> [PROBLEM REQUIREMENTS]
Each line in the data must be reproduced as written, except for any picture.

> [DATA TO PROCESS]
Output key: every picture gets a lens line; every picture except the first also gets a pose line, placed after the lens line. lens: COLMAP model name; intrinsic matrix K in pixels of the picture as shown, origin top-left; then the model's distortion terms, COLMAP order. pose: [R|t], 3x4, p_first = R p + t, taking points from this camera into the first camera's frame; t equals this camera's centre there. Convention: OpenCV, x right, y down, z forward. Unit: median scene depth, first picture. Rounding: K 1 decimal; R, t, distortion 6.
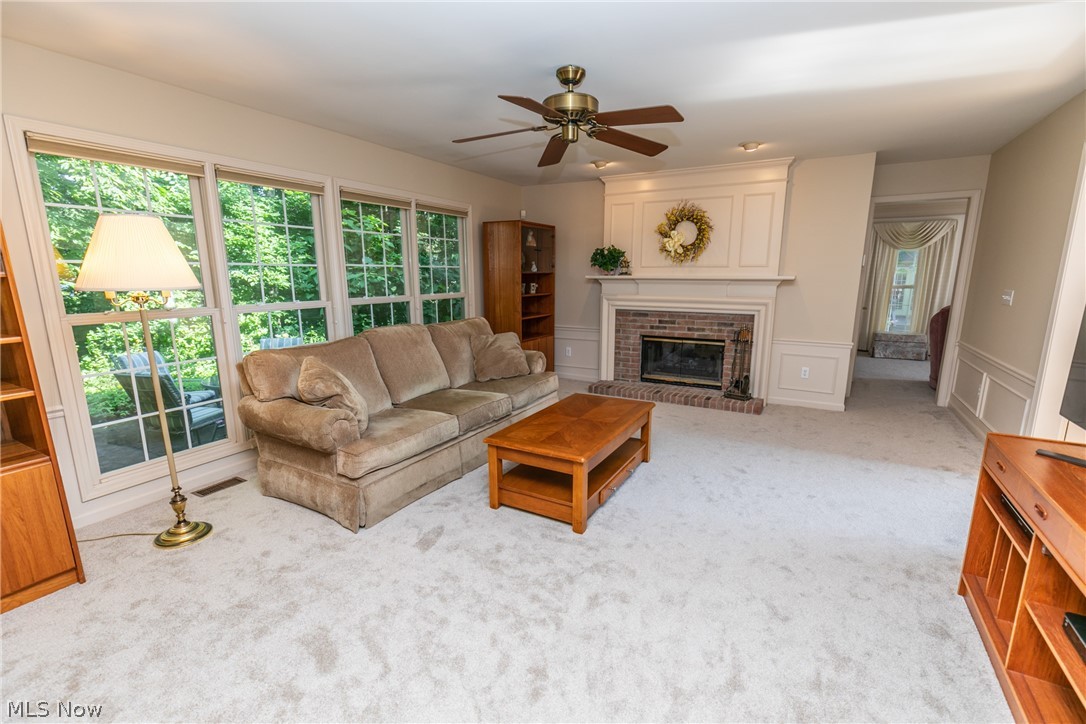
lens RADIAL K [[481.6, 0, 542.3], [0, 481.6, 366.1], [0, 0, 1]] dist [0.001424, -0.000528]
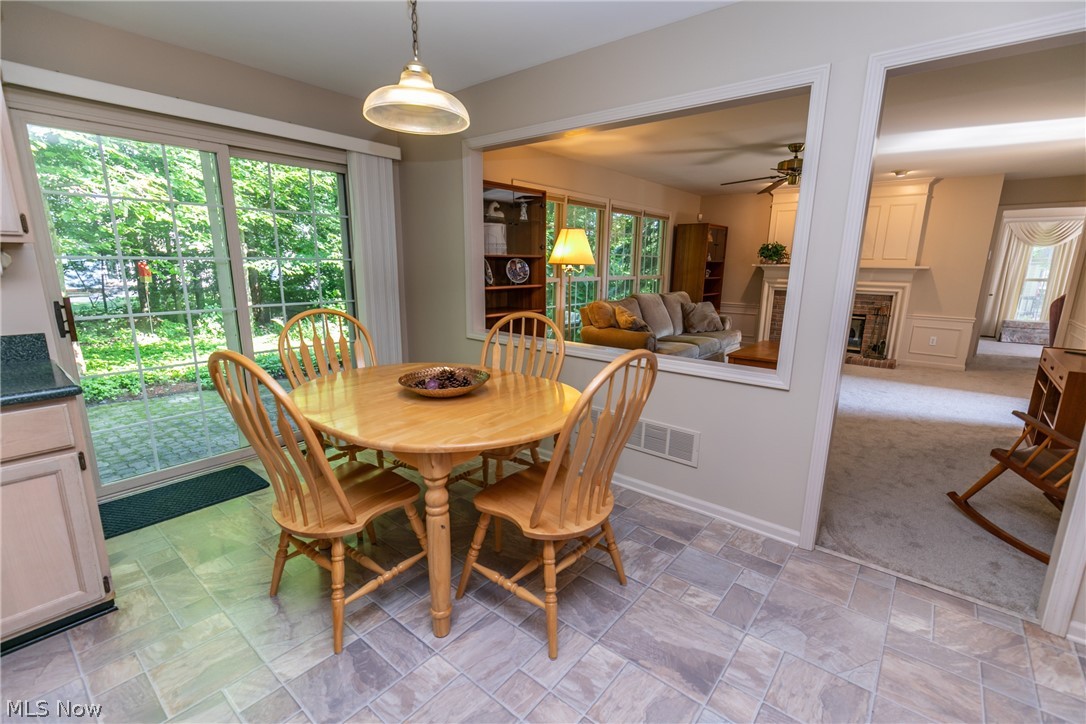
lens RADIAL K [[481.6, 0, 542.6], [0, 481.6, 365.6], [0, 0, 1]] dist [0.001424, -0.000528]
pose [[0.983301, 0.052463, -0.174260, -0.253988], [-0.049606, 0.998554, 0.020712, 0.101073], [0.175094, -0.011721, 0.984482, -0.454906]]
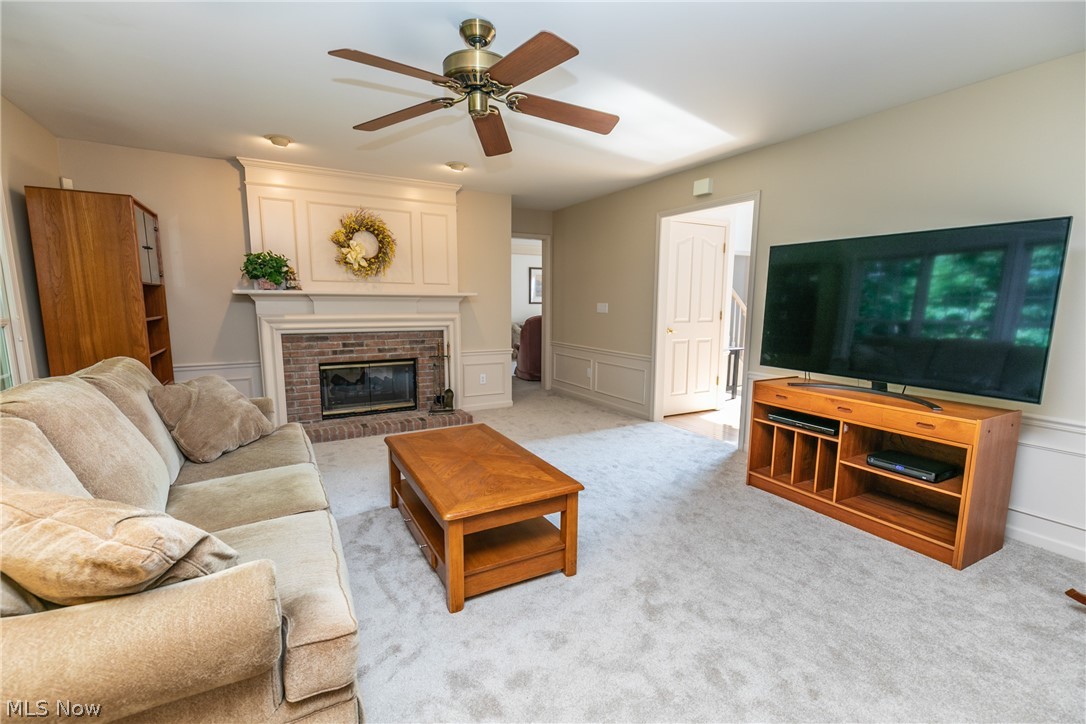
lens RADIAL K [[481.6, 0, 545.2], [0, 481.6, 369.6], [0, 0, 1]] dist [0.001424, -0.000528]
pose [[0.523108, -0.117706, 0.844099, -0.311108], [0.156748, 0.986809, 0.040466, -0.029467], [-0.837728, 0.111143, 0.534658, 0.261599]]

> [ANSWER TO THE PROBLEM]
Output key: every picture gets a lens line; every picture except the first also gets a pose line, placed after the lens line. lens: COLMAP model name; intrinsic matrix K in pixels of the picture as shown, origin top-left; then the model's distortion terms, COLMAP order. pose: [R|t], 3x4, p_first = R p + t, taking points from this camera into the first camera's frame; t equals this camera's centre there. Convention: OpenCV, x right, y down, z forward. Unit: median scene depth, first picture. Rounding: K 1 decimal; R, t, distortion 6.
lens RADIAL K [[481.6, 0, 542.3], [0, 481.6, 366.1], [0, 0, 1]] dist [0.001424, -0.000528]
lens RADIAL K [[481.6, 0, 542.6], [0, 481.6, 365.6], [0, 0, 1]] dist [0.001424, -0.000528]
pose [[0.983301, 0.052463, -0.174260, -0.253988], [-0.049606, 0.998554, 0.020712, 0.101073], [0.175094, -0.011721, 0.984482, -0.454906]]
lens RADIAL K [[481.6, 0, 545.2], [0, 481.6, 369.6], [0, 0, 1]] dist [0.001424, -0.000528]
pose [[0.523108, -0.117706, 0.844099, -0.311108], [0.156748, 0.986809, 0.040466, -0.029467], [-0.837728, 0.111143, 0.534658, 0.261599]]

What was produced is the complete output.